The Atlantic Coast Conference's reputation has taken plenty of hits since it expanded to 12 teams. The league certainly has plenty of chances this year to shut those critics up.
A conference best known for its basketball can prove it belongs among college football's big boys with a few victories in a lineup of early intersectional games that could go a long way toward reshaping its battered perception.
"There's pride in your school, pride in your league and pride in your fraternity of (coaches)," Boston College's Frank Spaziani said. "It's a tough league, and I don't think we hold a back seat to anybody."
They'll have several chances to prove that, all in the first month of the season.
North Carolina opens with LSU, and two nights later, Virginia Tech plays Boise State. Miami visits Ohio State. Virginia travels to Southern California. Clemson is at Auburn. Florida State takes on Oklahoma.
Even Duke has the chance to pull an upset for the ages when it plays host to defending national champion Alabama.
If it pulls out a few victories in there, the ACC can strengthen its claim that football is much more than just something to pass the time until hoops season tips off.
A series of lopsided losses, though, would represent another blow to the image of a conference that has a 2-10 record in BCS games — the worst mark among the six leagues with automatic access to those glitzy bowls — and has won only one big-money bowl game since adding Miami and Virginia Tech in 2004 and BC in '05.
"I don't think we've fallen behind" the Southeastern Conference, Duke coach David Cutcliffe said. "I'm going to be real blunt: I don't think we've ever been ahead of the SEC or even with them, to this point. I think it's in reverse — I think the ACC is moving upward in that model. The SEC has an older football tradition, a little stronger fan bases. I think you close the gap, you get into intense fan bases, intense growth in the interest in your sport. I think we're headed in the right direction."

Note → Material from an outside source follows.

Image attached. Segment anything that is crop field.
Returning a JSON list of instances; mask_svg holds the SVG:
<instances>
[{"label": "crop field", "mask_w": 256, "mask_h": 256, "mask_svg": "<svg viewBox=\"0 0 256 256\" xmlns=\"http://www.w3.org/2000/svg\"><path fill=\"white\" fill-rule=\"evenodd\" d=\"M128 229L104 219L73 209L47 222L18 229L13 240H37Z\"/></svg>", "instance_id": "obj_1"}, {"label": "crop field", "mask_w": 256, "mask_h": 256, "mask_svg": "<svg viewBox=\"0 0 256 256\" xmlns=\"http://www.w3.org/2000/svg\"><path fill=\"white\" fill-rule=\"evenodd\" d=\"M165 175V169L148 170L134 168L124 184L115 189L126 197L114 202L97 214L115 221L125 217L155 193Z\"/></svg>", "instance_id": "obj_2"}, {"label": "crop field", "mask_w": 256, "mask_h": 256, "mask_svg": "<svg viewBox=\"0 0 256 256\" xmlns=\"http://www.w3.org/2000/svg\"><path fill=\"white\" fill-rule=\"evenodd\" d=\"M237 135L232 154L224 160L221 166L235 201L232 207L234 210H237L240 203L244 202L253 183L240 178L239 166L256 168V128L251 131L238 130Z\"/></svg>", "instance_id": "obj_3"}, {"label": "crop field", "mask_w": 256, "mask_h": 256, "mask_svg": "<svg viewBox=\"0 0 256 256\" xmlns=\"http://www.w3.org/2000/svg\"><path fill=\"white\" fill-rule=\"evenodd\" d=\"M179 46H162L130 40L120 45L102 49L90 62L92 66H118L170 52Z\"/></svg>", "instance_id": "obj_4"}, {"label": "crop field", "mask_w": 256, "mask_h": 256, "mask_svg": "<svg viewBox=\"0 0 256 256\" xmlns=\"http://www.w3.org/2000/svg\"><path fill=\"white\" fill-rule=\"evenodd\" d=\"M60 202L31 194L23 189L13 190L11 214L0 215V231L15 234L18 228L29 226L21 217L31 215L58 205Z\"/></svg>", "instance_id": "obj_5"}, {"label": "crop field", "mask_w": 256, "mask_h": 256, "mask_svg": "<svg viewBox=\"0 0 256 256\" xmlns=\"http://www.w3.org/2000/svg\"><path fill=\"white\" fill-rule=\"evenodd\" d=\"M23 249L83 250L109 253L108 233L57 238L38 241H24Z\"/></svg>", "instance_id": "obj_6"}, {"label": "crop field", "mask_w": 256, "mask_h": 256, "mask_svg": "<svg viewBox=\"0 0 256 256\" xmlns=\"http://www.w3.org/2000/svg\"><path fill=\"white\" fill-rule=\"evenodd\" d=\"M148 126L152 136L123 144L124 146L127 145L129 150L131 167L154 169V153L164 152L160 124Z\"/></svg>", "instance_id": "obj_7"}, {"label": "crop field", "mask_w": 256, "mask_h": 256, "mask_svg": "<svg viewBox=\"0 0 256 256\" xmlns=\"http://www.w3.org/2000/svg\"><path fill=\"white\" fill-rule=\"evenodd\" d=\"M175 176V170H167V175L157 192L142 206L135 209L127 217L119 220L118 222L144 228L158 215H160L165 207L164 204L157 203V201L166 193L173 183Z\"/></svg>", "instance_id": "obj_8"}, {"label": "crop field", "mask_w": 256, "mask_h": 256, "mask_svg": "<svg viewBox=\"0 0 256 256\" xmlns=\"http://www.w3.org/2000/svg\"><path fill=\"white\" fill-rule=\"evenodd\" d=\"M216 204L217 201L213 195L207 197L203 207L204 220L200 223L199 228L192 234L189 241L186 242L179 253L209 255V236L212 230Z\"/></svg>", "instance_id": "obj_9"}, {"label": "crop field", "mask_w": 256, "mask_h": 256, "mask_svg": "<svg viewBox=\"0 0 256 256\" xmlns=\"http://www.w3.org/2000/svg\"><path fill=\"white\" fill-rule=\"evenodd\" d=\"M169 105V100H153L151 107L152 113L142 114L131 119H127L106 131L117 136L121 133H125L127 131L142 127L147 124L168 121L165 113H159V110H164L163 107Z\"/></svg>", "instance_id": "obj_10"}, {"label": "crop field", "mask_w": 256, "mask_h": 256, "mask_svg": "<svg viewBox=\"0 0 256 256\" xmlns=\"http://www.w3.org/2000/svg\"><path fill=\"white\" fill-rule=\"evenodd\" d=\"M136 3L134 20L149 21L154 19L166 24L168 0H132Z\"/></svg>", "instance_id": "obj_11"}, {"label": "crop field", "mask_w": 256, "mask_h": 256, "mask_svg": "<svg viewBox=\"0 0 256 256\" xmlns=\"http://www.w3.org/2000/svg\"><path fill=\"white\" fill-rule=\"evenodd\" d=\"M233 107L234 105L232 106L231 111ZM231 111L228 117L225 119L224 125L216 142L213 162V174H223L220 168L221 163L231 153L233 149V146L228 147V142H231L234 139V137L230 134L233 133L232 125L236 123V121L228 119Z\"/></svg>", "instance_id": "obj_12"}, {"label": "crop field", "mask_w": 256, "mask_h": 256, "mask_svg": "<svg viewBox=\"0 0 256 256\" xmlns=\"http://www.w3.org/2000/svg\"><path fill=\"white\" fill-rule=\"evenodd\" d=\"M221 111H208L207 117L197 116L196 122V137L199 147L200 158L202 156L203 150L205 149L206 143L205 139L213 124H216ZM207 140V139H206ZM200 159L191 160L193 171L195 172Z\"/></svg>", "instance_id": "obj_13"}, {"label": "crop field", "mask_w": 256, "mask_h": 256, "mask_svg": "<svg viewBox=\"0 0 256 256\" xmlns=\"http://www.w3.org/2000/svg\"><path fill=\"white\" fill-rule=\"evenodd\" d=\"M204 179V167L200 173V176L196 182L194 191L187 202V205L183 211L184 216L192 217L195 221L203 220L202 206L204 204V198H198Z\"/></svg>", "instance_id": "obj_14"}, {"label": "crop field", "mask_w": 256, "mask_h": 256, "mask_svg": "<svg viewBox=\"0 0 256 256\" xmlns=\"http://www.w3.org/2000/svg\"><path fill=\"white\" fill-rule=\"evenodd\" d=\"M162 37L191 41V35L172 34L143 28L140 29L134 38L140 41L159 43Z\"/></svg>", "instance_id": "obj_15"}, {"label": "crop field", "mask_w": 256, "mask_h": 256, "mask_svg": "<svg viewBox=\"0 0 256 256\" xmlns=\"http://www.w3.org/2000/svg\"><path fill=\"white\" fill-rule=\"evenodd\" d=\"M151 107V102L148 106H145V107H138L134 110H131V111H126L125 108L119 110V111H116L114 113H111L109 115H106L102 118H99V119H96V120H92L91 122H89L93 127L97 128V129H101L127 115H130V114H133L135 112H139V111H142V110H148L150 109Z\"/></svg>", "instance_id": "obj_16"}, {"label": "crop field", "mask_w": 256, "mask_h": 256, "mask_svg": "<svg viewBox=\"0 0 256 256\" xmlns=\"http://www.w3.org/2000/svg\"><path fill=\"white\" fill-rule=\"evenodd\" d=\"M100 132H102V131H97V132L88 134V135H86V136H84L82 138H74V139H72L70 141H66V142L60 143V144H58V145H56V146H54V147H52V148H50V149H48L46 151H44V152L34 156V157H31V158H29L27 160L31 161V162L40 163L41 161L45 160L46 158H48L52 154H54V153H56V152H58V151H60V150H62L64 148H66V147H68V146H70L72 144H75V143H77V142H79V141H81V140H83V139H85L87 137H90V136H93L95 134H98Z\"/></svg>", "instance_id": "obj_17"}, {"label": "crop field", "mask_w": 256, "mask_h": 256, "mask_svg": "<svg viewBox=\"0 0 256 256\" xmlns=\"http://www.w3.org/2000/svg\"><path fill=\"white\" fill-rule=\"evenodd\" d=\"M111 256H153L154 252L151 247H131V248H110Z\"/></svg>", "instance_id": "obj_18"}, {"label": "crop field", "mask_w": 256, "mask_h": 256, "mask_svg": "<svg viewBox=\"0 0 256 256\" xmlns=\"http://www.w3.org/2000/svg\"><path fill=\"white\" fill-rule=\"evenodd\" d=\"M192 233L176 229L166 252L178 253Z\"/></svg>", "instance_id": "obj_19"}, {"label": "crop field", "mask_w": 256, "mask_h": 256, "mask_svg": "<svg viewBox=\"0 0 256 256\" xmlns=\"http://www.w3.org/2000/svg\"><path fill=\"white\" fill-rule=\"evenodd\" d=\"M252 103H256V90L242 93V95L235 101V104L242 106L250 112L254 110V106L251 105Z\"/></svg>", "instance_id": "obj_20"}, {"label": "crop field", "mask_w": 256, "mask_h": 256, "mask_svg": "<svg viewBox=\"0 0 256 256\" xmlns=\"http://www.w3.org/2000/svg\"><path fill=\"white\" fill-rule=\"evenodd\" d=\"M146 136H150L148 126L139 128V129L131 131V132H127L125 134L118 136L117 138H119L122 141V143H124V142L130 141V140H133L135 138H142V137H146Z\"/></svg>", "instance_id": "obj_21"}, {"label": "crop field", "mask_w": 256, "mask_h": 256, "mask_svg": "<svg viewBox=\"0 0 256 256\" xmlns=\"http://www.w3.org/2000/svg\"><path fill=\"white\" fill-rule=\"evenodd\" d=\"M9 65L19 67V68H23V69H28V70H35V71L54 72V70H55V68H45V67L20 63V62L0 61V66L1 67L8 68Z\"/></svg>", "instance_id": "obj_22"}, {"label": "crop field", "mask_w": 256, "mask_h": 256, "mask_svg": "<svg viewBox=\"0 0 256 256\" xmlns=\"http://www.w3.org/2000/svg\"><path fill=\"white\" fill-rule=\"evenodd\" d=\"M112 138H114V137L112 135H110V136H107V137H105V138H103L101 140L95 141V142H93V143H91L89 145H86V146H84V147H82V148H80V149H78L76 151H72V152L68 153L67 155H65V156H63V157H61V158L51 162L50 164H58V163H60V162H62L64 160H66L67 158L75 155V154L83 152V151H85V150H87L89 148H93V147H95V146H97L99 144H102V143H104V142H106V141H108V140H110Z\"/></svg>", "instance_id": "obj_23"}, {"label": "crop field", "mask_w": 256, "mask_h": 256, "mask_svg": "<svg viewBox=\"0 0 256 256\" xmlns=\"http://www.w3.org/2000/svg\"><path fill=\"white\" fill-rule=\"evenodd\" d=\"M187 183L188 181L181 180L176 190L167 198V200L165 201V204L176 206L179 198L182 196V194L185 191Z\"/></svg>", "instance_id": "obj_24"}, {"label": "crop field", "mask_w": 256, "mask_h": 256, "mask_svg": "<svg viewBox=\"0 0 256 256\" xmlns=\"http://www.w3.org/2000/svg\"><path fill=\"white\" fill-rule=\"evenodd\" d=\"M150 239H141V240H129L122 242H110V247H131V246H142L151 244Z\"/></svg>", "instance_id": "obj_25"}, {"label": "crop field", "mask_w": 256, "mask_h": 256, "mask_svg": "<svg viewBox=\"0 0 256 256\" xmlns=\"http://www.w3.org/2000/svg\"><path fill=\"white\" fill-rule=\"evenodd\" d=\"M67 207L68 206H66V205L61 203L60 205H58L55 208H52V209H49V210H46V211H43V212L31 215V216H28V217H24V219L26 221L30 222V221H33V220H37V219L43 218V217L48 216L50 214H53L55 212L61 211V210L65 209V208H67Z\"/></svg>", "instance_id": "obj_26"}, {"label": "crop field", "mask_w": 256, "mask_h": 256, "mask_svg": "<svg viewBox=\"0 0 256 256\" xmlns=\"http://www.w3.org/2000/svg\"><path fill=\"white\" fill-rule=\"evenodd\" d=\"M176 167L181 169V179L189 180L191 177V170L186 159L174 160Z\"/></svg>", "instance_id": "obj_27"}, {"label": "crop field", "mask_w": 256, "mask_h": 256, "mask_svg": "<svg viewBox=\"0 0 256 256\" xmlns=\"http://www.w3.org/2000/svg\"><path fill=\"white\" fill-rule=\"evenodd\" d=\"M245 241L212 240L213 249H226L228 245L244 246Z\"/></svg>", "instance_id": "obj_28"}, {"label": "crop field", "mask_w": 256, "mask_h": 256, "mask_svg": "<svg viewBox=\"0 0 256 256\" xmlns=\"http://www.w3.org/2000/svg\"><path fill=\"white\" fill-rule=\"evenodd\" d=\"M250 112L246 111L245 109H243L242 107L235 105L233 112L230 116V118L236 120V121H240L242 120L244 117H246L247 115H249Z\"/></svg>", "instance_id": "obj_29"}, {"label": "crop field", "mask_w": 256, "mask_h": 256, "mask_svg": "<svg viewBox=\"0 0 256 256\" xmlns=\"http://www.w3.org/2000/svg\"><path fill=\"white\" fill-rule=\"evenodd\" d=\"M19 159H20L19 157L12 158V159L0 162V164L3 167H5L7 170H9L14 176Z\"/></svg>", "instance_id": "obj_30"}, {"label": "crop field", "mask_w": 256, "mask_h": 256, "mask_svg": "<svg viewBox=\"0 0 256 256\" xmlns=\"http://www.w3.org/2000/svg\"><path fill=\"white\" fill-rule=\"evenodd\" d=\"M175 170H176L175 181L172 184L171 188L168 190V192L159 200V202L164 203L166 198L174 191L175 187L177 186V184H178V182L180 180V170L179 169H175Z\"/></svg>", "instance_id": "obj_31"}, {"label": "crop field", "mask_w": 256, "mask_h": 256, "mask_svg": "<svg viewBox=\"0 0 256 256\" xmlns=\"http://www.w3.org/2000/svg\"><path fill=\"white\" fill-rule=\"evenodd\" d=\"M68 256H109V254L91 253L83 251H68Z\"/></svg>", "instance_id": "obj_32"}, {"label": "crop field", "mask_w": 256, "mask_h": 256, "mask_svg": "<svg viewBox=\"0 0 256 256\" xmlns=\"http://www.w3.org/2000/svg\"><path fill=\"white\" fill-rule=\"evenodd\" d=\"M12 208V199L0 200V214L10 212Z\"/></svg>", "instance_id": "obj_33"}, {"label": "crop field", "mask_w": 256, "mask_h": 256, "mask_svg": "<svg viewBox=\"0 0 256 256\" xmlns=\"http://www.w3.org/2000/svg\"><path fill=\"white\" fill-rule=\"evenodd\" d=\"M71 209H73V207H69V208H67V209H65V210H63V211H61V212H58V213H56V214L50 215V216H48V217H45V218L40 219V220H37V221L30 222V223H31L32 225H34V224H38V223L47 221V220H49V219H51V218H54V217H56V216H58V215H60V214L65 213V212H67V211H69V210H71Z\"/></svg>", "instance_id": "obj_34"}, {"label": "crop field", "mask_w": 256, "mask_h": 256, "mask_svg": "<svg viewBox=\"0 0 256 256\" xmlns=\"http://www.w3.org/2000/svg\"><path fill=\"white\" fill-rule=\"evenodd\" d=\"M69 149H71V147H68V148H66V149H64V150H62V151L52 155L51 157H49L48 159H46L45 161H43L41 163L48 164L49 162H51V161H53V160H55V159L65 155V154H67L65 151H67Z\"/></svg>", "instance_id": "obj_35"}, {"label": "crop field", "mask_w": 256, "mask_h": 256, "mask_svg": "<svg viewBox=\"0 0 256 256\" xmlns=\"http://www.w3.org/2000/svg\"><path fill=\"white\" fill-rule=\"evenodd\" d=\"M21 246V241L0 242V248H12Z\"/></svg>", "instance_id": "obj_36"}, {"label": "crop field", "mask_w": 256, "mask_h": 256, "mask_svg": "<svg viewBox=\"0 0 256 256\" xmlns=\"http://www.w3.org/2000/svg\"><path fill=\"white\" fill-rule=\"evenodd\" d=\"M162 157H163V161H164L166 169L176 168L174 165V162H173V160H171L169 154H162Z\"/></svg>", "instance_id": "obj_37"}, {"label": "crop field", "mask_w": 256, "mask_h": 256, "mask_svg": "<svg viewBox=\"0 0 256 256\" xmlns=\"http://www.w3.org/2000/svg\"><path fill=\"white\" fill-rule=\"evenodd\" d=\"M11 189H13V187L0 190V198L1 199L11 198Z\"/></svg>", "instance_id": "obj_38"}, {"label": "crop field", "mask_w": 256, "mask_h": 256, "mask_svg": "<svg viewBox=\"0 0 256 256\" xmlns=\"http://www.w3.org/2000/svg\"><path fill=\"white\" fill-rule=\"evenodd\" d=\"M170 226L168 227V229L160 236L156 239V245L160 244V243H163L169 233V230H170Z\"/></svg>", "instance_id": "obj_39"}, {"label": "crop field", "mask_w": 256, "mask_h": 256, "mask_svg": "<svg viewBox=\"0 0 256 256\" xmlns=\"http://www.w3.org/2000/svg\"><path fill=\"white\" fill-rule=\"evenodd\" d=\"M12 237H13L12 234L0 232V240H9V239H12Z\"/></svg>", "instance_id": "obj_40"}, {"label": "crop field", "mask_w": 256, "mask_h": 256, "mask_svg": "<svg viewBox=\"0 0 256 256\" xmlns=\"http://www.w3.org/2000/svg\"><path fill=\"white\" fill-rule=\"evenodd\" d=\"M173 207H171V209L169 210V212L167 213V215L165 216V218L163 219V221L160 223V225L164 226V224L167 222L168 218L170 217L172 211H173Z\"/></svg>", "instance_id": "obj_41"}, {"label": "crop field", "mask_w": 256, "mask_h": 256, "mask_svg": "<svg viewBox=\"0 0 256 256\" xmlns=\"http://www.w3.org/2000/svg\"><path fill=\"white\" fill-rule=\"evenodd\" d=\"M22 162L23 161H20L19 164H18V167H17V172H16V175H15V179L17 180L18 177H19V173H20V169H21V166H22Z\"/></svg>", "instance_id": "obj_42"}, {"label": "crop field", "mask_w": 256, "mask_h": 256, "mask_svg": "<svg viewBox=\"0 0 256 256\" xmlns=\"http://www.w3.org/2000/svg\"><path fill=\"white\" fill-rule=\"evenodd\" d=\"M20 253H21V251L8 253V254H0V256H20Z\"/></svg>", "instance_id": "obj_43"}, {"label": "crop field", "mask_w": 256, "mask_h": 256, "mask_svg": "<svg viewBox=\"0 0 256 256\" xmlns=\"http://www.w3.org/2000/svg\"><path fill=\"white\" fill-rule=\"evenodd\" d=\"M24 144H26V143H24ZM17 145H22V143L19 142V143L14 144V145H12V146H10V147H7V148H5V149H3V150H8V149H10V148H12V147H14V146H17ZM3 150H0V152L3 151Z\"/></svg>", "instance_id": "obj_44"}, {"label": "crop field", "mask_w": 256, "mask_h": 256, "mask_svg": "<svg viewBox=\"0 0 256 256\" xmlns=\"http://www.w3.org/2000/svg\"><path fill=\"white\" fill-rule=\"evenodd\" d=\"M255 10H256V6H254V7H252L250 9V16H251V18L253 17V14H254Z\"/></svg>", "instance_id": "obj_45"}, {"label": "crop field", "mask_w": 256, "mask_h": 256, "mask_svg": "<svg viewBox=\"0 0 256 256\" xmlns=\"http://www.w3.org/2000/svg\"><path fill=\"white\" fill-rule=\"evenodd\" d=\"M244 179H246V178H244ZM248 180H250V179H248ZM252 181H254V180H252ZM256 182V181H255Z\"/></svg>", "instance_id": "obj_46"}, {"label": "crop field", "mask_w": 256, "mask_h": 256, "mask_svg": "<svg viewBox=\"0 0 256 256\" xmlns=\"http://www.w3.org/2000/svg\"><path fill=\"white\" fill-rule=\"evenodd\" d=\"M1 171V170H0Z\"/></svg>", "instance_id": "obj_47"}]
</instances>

It might help the league's image that several of its expected marquee players this season are on the offensive side of the ball. While the ACC's dominating force could well be a North Carolina defense packed with NFL talent, the offenses boast playmakers such as Ryan Williams and Tyrod Taylor of Virginia Tech, Miami's Jacory Harris, and preseason player of the year Christian Ponder of Florida State.
"I'm high on ours, but there are a lot of deserving players on that list," Hokies coach Frank Beamer said.